Other risk factors used by the ETIAS will include an applicant's age range, sex, nationality, country and city of residence or birth, level of education achievement, as well as current employer or occupation. The ETIAS will strive to not incorporate risk factors based solely on a person's age or sex. Furthermore, factors regarding a person's identity, such as their appearance, language, race, colour of skin, political or religious beliefs, disability, or sexual orientation will be used to develop or assess risk factors.
ETIAS risk factors will be continually reviewed and assessed, usually every six months, or less where necessary.
ETIAS screening approach
Although the Screening Board is still formulating and drafting regulations regarding requirements for ETIAS approval and reasons for refusal it is expected these will be similar to those already in operation in the USA, Canada and Australia.
- The American ESTA (Electronic System for Travel Authorization) requires applicants to provide extensive biographical information including name and address, date and place of birth and current employment or study details. Intending visitors must also provide a travel itinerary and a point of contact in the United States.
- Applicants for the Australian ETA (electronic travel authority) must also provide the standard personal information and must not have any criminal convictions which total a sentence of twelve months or more. Applicants must also be free of tuberculosis.
- Canada’s eTA (electronic travel authorisation) application process focuses on personal data, travel and contact details and also includes a series of background questions. These questions are designed to assess criminal, terrorist or health risks the applicant may pose or possible immigration concerns.

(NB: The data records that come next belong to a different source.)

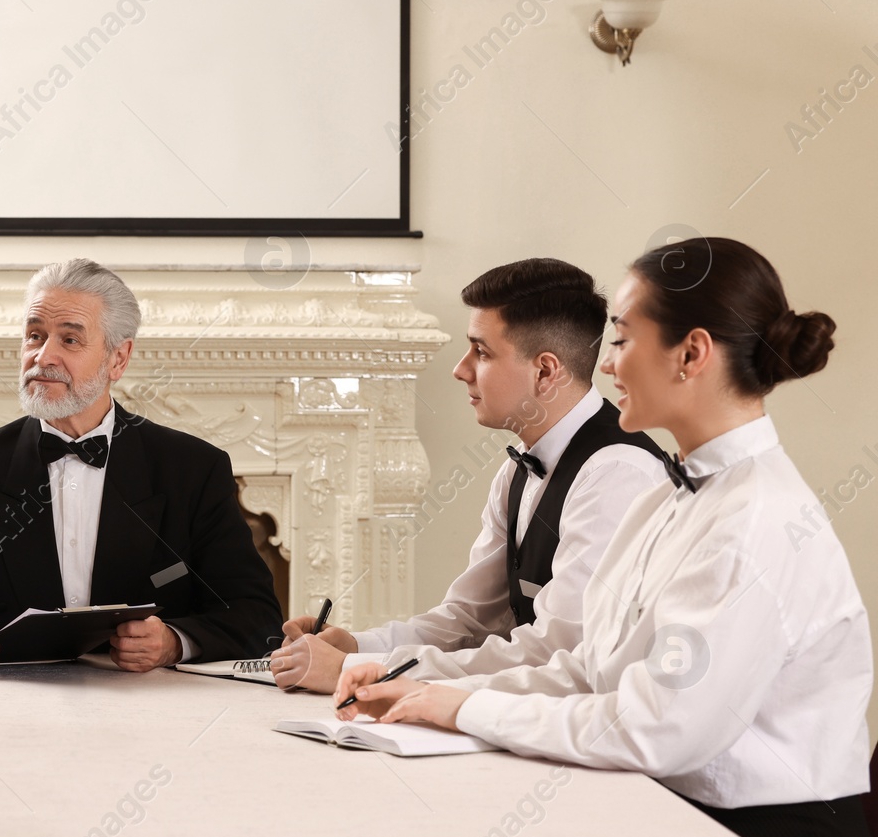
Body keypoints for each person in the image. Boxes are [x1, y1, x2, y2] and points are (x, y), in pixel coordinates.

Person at [335, 238, 876, 837]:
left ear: (692, 353)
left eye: (621, 339)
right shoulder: (666, 496)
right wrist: (431, 690)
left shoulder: (758, 522)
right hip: (679, 823)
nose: (609, 362)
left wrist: (461, 709)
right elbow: (589, 668)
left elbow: (655, 728)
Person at [271, 259, 665, 693]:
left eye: (482, 352)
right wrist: (356, 647)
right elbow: (469, 617)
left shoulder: (616, 474)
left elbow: (557, 652)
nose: (461, 369)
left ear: (545, 371)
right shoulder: (516, 468)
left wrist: (365, 671)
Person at [0, 258, 283, 672]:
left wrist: (174, 643)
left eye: (70, 340)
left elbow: (255, 615)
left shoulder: (194, 470)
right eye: (35, 336)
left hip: (154, 713)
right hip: (5, 709)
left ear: (118, 360)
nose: (43, 356)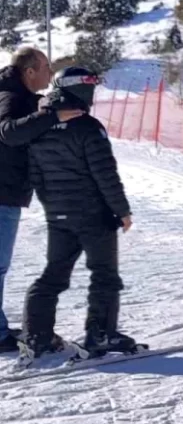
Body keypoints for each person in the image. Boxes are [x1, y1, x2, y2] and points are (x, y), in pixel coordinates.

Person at [22, 67, 135, 358]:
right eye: (88, 86)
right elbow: (105, 174)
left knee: (53, 275)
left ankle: (37, 336)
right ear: (76, 89)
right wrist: (121, 210)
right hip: (93, 215)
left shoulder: (41, 126)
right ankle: (101, 334)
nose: (92, 91)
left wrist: (55, 208)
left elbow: (36, 177)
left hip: (59, 216)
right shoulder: (88, 126)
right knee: (105, 274)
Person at [0, 47, 83, 352]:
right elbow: (8, 132)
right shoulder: (10, 96)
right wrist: (50, 115)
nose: (50, 73)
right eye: (46, 67)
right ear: (29, 71)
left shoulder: (17, 95)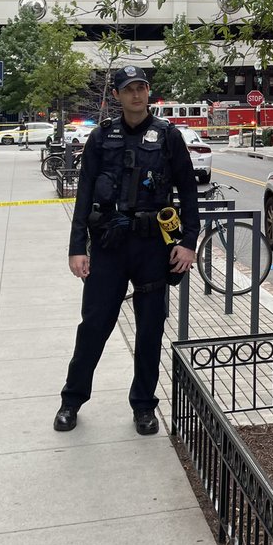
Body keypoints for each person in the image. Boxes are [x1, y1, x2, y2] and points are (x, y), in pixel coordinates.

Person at [54, 66, 200, 435]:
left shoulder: (169, 137)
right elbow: (84, 192)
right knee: (94, 327)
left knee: (149, 331)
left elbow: (189, 190)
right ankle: (71, 401)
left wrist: (188, 243)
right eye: (129, 89)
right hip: (108, 246)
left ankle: (144, 407)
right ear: (116, 95)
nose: (136, 94)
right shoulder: (102, 137)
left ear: (148, 92)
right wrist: (77, 248)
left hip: (153, 247)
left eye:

ETIAS Screening Rules can be expected to closely follow the ESTA, ETA and eTA models and will include health issues, criminal records and (possible) connections to terrorist activity or organisations. It is also almost certain that the rules will include details of any previous refusals of entry to a country and deportation orders.
No guarantee of entry
It is estimated that about 95% of all ETIAS applications will be automatically approved and this should be the case unless the information provided is false or inaccurate or the applicant is flagged on the ETIAS Watchlist or in the Central Unit database. However, possession of a valid ETIAS (although mandatory) is no guarantee of automatic admission to the European or Schengen country or countries being visited. The decision to allow entry rests ultimately with the border security services who have the power to refuse admission under the rules of the Schengen Borders Code.